Data items:
:::
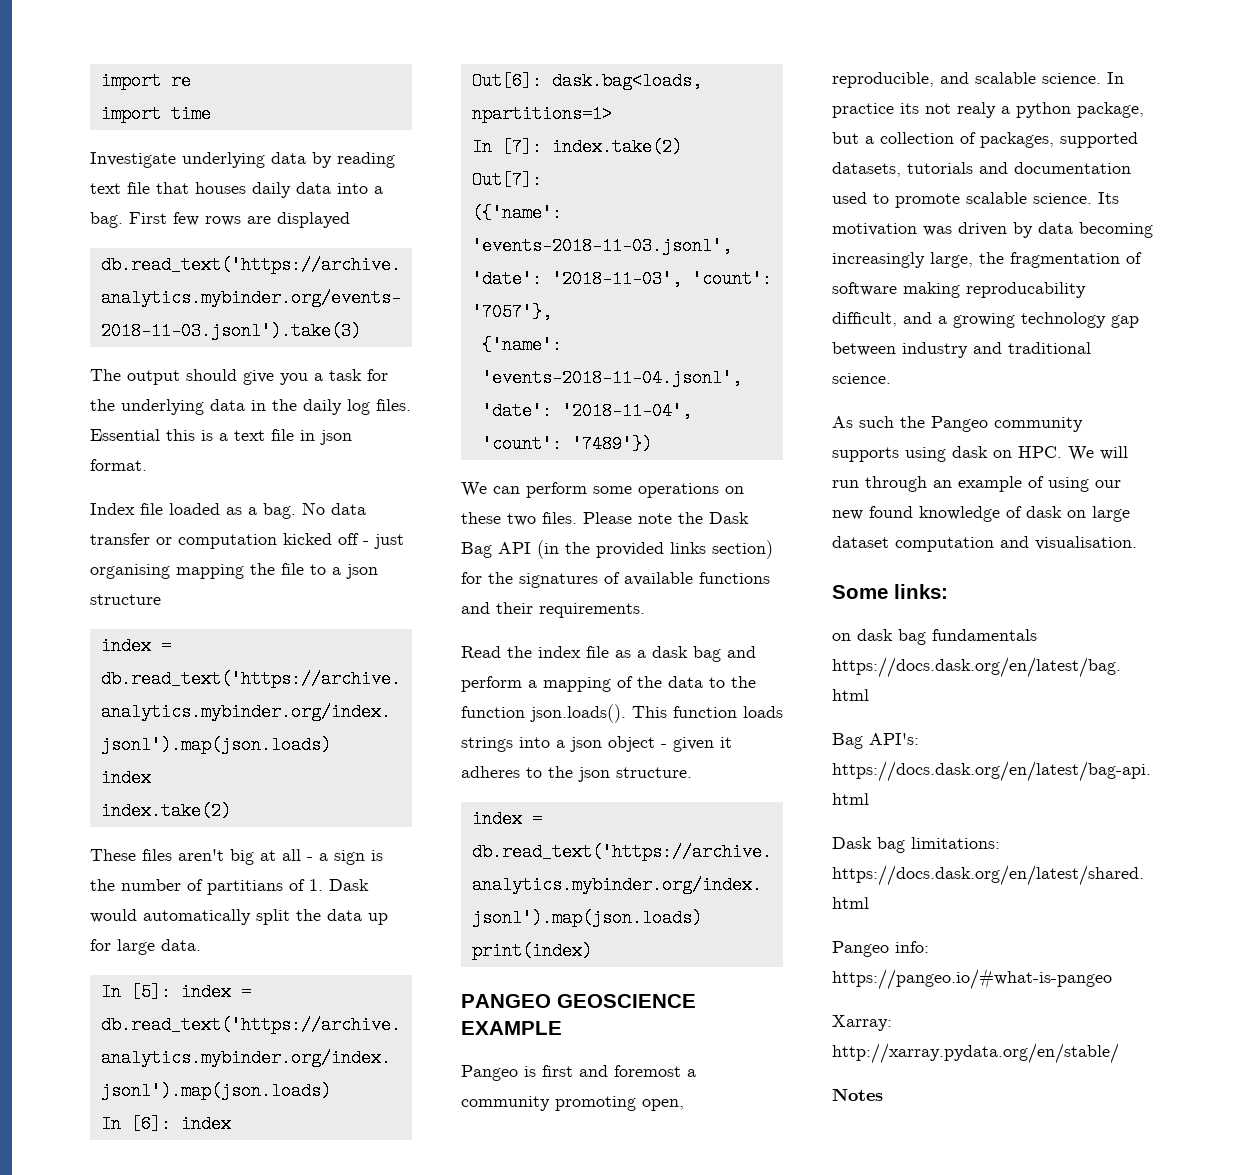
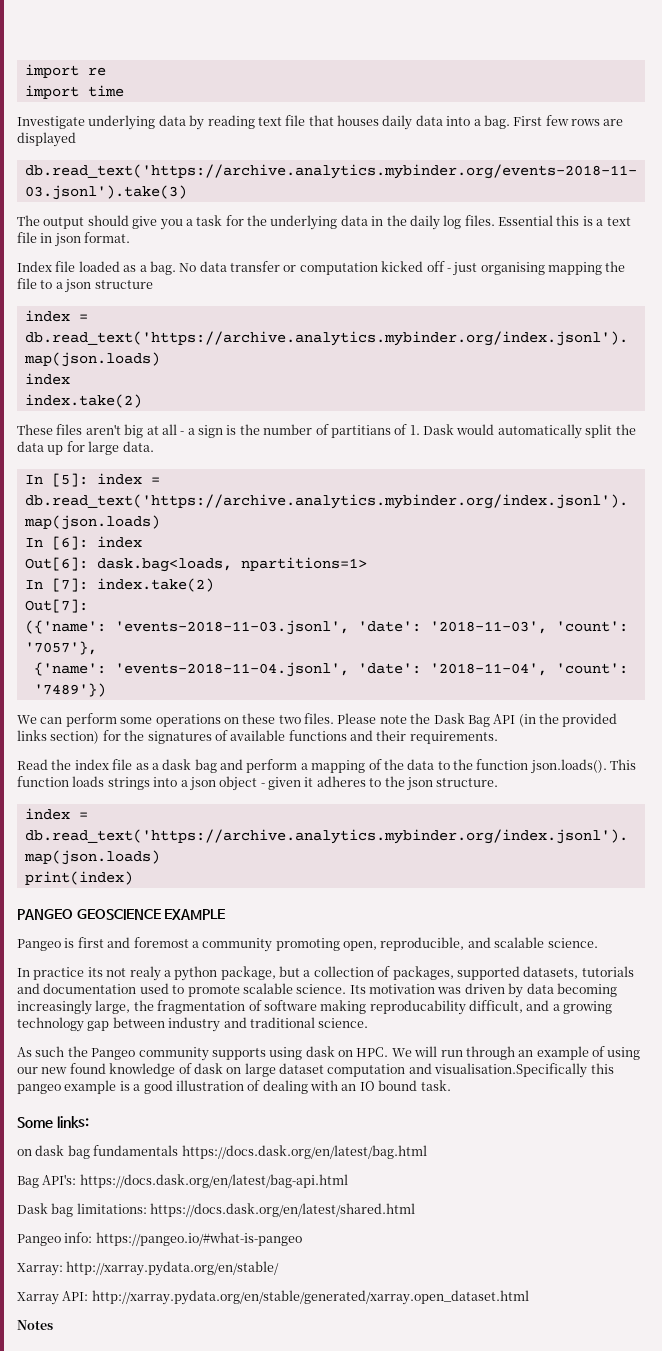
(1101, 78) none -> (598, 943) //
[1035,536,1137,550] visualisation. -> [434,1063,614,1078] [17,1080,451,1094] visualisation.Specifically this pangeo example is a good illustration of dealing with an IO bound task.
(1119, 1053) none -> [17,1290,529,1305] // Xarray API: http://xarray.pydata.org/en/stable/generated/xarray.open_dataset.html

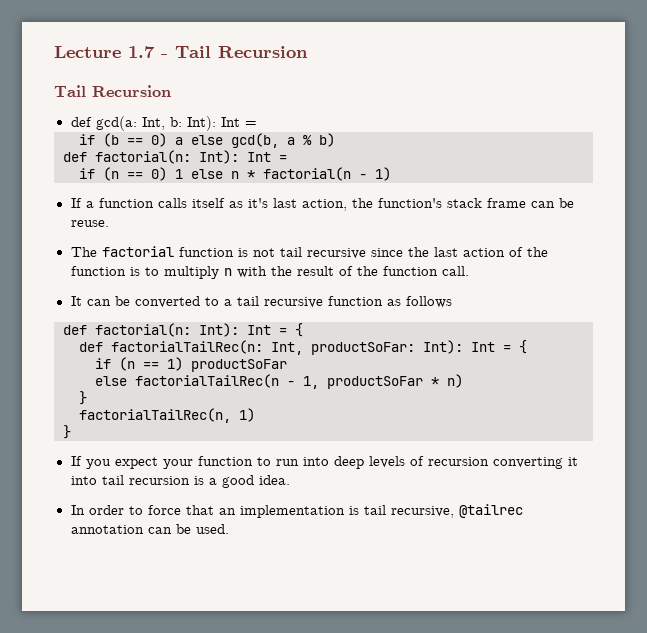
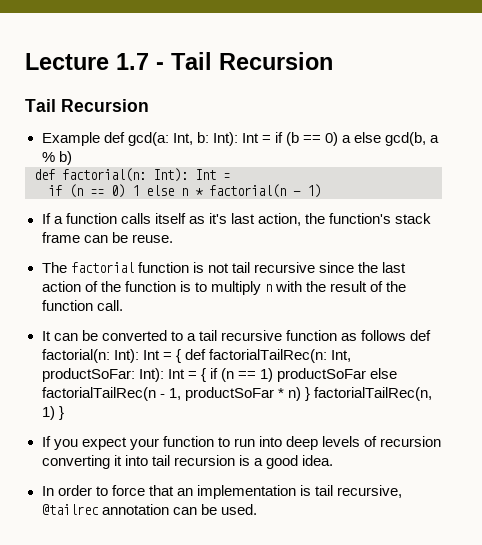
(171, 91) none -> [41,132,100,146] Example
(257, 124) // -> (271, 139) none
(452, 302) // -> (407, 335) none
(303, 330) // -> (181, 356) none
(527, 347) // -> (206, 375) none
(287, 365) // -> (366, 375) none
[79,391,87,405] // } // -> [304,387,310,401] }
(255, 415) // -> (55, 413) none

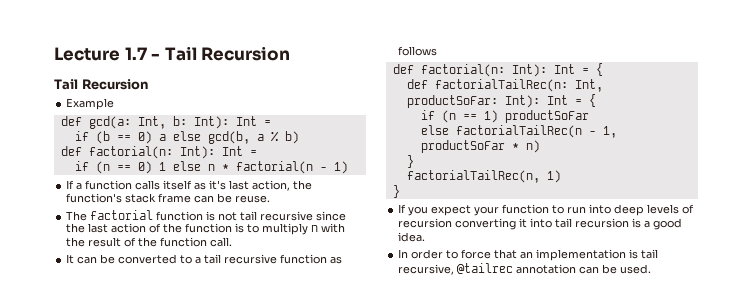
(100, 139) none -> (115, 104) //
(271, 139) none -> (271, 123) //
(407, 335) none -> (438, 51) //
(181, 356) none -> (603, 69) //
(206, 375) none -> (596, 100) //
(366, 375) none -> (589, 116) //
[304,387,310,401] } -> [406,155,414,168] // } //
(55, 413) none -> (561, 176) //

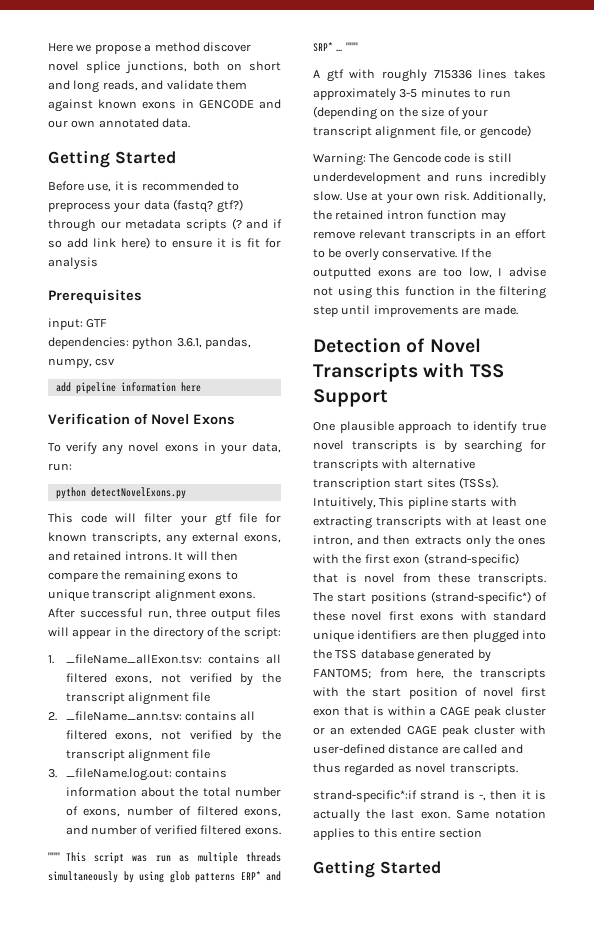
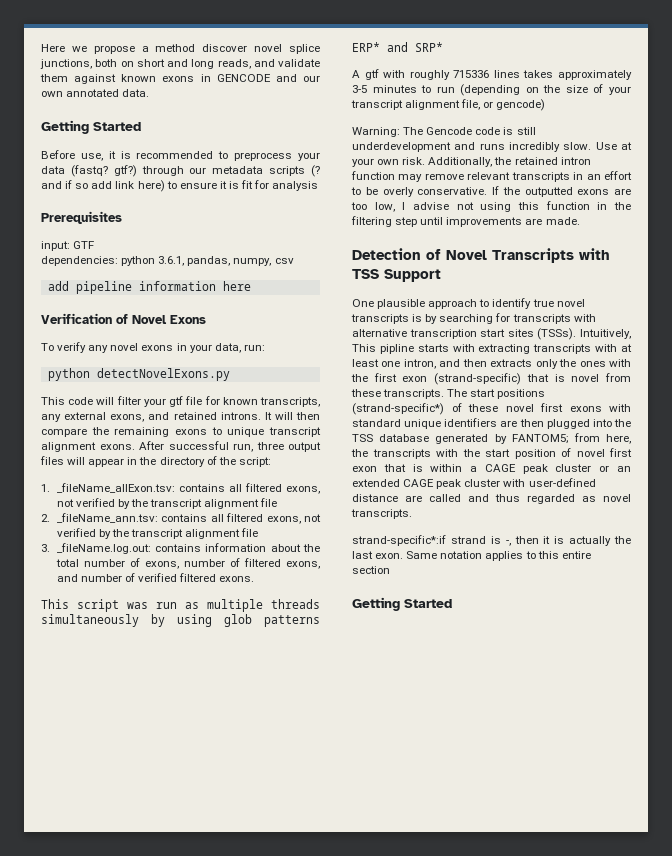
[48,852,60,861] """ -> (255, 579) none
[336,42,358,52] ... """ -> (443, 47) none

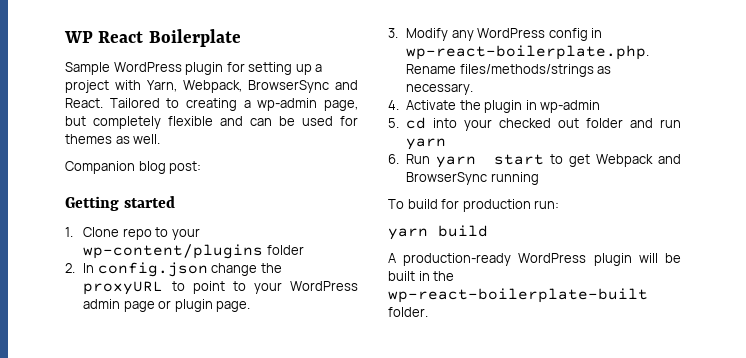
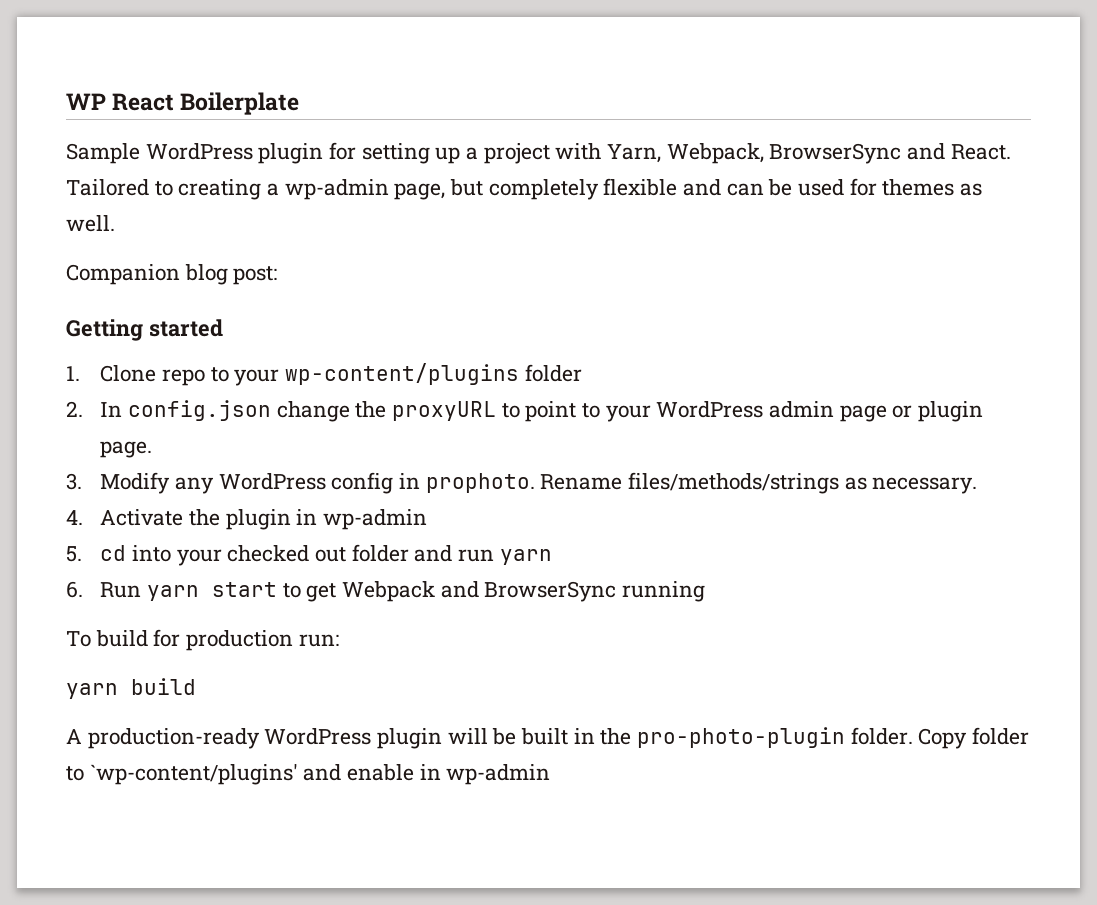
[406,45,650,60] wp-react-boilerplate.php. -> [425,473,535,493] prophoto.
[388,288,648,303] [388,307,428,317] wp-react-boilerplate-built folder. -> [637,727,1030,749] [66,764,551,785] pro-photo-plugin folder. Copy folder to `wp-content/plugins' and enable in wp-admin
:::
Work order> What to print is the stretch of entries from the line with "(257, 124) // -> (271, 139) none" up to and including the line with "(443, 47) none". Please print it exactly and leave out the pictures.

Solution>
(257, 124) // -> (271, 139) none
(452, 302) // -> (407, 335) none
(303, 330) // -> (181, 356) none
(527, 347) // -> (206, 375) none
(287, 365) // -> (366, 375) none
[79,391,87,405] // } // -> [304,387,310,401] }
(255, 415) // -> (55, 413) none

(100, 139) none -> (115, 104) //
(271, 139) none -> (271, 123) //
(407, 335) none -> (438, 51) //
(181, 356) none -> (603, 69) //
(206, 375) none -> (596, 100) //
(366, 375) none -> (589, 116) //
[304,387,310,401] } -> [406,155,414,168] // } //
(55, 413) none -> (561, 176) //

[48,852,60,861] """ -> (255, 579) none
[336,42,358,52] ... """ -> (443, 47) none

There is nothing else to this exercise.